The 15:1 ICJ ruling — the Pakistani judge being the only dissenter — concerns violating Article 36 of the Vienna Convention on diplomatic relations, under which Mr Jadhav should have been informed of his consular rights, and consular officials have the right to visit him in prison, custody, or detention, and to arrange for his legal representation. The Indian legal team’s principal contention was that Pakistan denied Mr Jadhav 13 requests for consular access between March 2016 (when he was arrested) and March 2017 (when his death sentence was pronounced). It is important to note that in ordering Pakistan to give Mr Jadhav consular access, the ICJ has not overturned the death penalty. It has merely ordered a stay on it till the Pakistan government provides “by the means of its own choosing, effective review and reconsideration of the conviction and sentence of Jadhav, so as to ensure that full weight was given to the effect of the violation of the rights set forth in Article 36 of the Convention”. Nor did the ICJ accede to India’s demands for Mr Jadhav’s release or trial by a civil court since that is outside its remit. That said, the ICJ ruling has admittedly made it difficult for Pakistan to re-impose the death sentence on Mr Jadhav.

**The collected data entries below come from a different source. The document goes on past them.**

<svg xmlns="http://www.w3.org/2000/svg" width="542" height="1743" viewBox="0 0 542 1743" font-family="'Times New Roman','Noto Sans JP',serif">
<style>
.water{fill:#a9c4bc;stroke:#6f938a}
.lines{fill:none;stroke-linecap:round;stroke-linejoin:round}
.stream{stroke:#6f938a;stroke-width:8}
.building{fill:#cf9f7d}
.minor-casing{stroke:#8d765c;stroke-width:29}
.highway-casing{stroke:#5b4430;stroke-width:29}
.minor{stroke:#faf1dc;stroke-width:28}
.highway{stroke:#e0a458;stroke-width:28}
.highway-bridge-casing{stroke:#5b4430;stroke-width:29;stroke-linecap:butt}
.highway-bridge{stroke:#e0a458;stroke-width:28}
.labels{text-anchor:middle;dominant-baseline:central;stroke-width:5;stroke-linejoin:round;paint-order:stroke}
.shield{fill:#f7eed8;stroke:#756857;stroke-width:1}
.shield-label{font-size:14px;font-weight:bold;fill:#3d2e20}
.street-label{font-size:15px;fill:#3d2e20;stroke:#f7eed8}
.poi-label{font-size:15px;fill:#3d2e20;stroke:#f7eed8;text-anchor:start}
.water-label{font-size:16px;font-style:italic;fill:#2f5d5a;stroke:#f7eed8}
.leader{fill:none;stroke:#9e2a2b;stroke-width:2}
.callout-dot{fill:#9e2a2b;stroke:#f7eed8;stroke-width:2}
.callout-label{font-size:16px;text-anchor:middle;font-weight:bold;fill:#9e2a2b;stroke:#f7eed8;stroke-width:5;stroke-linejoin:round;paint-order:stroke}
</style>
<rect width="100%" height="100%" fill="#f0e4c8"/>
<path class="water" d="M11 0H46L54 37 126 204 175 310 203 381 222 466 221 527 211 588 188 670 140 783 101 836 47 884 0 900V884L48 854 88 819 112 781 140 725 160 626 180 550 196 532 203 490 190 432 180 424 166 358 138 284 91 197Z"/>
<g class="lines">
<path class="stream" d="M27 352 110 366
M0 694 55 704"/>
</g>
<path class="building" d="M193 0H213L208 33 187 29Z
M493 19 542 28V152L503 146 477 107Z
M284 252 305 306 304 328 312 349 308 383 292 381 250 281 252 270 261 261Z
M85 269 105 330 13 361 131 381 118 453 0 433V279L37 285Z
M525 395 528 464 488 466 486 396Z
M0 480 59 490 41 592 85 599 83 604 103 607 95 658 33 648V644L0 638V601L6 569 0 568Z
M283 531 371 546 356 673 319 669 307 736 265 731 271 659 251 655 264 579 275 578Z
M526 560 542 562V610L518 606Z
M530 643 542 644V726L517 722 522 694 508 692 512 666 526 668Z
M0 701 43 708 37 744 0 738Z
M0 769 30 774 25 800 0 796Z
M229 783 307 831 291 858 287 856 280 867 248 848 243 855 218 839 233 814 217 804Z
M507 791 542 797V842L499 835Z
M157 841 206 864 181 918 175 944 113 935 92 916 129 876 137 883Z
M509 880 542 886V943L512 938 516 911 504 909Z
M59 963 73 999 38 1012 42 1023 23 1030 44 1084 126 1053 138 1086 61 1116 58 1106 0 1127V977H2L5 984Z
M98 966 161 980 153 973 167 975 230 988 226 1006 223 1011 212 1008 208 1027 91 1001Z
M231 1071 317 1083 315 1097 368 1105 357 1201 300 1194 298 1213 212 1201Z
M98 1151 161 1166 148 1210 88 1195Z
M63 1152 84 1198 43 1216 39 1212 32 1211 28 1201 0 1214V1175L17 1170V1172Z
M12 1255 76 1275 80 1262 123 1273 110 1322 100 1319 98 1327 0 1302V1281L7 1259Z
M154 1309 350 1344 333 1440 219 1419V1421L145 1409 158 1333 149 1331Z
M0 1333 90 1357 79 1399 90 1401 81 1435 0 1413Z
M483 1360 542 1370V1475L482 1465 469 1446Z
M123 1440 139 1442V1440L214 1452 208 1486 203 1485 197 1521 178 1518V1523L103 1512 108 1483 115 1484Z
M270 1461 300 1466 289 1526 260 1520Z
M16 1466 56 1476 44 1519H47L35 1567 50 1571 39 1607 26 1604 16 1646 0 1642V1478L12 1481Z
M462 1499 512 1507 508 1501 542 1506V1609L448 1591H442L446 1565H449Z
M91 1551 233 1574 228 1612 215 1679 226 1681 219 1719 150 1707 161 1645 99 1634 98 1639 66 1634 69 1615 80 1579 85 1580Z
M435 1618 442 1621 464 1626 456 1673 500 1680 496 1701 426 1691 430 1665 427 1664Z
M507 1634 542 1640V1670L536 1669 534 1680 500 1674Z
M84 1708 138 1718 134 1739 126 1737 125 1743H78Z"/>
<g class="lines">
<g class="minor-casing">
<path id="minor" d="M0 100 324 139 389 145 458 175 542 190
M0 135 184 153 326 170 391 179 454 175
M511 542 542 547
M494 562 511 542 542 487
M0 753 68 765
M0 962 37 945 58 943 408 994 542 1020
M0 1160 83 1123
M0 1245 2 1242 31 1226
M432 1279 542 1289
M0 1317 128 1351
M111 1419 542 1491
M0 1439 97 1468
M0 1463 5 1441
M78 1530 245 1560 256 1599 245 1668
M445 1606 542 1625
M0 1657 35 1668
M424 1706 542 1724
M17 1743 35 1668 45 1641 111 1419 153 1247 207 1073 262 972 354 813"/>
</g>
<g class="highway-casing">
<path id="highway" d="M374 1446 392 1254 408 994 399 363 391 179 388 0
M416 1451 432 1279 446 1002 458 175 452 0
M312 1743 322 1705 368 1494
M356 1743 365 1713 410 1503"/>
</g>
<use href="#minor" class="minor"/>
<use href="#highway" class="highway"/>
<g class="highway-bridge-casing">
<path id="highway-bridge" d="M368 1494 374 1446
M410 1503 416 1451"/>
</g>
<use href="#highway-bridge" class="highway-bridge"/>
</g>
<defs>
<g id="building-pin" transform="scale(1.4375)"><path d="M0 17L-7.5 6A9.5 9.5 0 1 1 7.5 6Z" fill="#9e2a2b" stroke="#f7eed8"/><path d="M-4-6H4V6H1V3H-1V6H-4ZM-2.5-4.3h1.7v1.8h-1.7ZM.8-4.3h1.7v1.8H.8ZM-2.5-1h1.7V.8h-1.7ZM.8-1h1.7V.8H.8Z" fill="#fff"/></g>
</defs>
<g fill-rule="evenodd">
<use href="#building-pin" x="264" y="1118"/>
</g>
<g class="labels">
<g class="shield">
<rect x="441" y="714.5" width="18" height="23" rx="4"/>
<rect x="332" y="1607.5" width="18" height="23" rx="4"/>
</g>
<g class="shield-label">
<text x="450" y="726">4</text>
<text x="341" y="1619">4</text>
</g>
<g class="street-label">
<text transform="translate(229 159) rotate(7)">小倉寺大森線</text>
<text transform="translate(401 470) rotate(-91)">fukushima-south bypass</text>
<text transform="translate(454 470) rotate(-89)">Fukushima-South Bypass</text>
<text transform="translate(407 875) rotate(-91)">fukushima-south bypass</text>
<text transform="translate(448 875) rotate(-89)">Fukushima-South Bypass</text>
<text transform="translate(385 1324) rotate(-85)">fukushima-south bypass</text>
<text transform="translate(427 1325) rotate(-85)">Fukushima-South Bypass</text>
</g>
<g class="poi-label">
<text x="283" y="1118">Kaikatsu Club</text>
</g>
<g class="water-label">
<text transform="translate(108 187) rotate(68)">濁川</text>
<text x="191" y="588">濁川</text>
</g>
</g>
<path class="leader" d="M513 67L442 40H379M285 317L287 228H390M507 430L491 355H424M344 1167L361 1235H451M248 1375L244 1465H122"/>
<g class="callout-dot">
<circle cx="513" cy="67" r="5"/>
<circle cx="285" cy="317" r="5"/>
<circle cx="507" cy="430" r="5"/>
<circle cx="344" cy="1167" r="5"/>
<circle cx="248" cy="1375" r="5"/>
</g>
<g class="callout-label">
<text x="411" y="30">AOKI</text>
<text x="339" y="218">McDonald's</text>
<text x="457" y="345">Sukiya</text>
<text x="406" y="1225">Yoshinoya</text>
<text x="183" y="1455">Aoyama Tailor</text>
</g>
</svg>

If anything, the path to Mr Jadhav’s reprieve is more likely to lie in back-channel diplomacy between New Delhi and Islamabad rather than in Pakistan’s judicial system. To be sure, the details of the case are murky. The Pakistani authorities claim that Mr Jadhav, a former naval officer, was an Indian spy who had illegally entered Balochistan on a false passport. India contends that Mr Jadhav was arrested by Pakistani security agencies from Iran, where he was working after he retired. Between these contending positions is a gulf of mistrust and opacity implicit in spy cases the world over. But encouraging signs of an easing of India-Pakistan relations have emerged in the past few weeks: The successful talks on the Kartarpur Corridor, the reopening of Pakistan’s airspace, and the re-arrest of 26/11 mastermind and Jamat-ud-Dawwah chief Hafiz Saeed. Having won the first round, Mr Modi’s government must now display similar diplomatic nous in building on this thaw to bring Mr Jadhav home.